An over the top, a la carte future is what consumers have been pining for. Content owners salivate over the opportunity to sell directly to customer, letting the customer pick up the tab for a good portion of the delivery costs through wireless and broadband access fees. What’s not to like? Well, for both the content owner and the consumer it can start with the FCC’s decision to abandon the concept of net neutrality. With so many Americans receiving broadband services from the cable providers, the cable providers will have the pricing power to keep themselves in the game for a while to come. If they have to pony up for access to the Internet’s express lane, the barrier to entry into the new over the top world will be prohibitive to all but the largest content owners. Plus ça change…

One Thought on “Aereo is not a Betamax moment

  1. Adam Oas on April 28, 2014 at 9:53 am said:

    Broadcast going away because of cord cutters?
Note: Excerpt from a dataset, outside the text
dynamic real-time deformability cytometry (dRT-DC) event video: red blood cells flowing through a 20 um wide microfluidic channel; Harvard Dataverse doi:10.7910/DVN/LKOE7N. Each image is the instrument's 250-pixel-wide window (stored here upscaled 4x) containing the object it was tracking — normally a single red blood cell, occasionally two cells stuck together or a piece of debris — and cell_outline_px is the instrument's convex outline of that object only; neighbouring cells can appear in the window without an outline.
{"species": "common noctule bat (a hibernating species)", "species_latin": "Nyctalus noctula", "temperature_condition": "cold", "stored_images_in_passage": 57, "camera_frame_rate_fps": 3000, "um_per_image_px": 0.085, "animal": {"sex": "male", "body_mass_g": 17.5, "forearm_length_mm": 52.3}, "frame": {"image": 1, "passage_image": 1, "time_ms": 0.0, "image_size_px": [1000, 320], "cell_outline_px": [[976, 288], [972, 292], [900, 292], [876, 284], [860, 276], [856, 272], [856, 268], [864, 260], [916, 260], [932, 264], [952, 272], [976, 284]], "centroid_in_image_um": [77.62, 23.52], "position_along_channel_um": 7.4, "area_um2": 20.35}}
Half the reason that people are willing to cut the cord is because the are realizing that they can still get all the major networks (plus a few other channels that they don’t necessarily care about) for the cost of a cheap antenna.
    Combined with $20/ month for Netflix and Prime (or whatever you choose) and people see value there.

    I assume that the WWE has done enough actuarial study to determine that they can make their numbers, but $10/month is a rather steep amount for what effectively becomes a single cable TV channel. Having access to the complete archives is a great thing, but I can see the number of subscribers dwindle rather quickly due to a couple factors.

    1) At $120/year it’s enough cash to show up on a lot of people’s “TV Budget” and thrown on top of 3, 4 or 5 other $10/month subscriptions (our collective OTT future) to equal up the CableTV portion of one’s monthly bill currently and be an easy one to trim out.

    2) Burn out. People love Hulu/Netflx and whatnot because they are able to binge on an entire season of the new hottest show, but those shows come and go, and have varied stoylines. Yes WWE has many talented scriptwriters, but the core of the product is still ostensibly the action in the ring. I can see the subscriber base finding that they have watched the ‘classics’ that they care about and spending less and less time on that ‘channel’.

    3) Social islandism. People still crave ‘watercooler’ discussions in the office or with friends. I’m a pretty rabid ‘forums’ kind of person but as we further segment and fracture the media landscape I wonder about the offline/real world interactions and implications of being disjointed from a centralized social core.

    I’m guessing that people that are vastly smarter than I am are hard at work on figuring out a lot of these things, but it’s a fun topic to discuss if you ask me.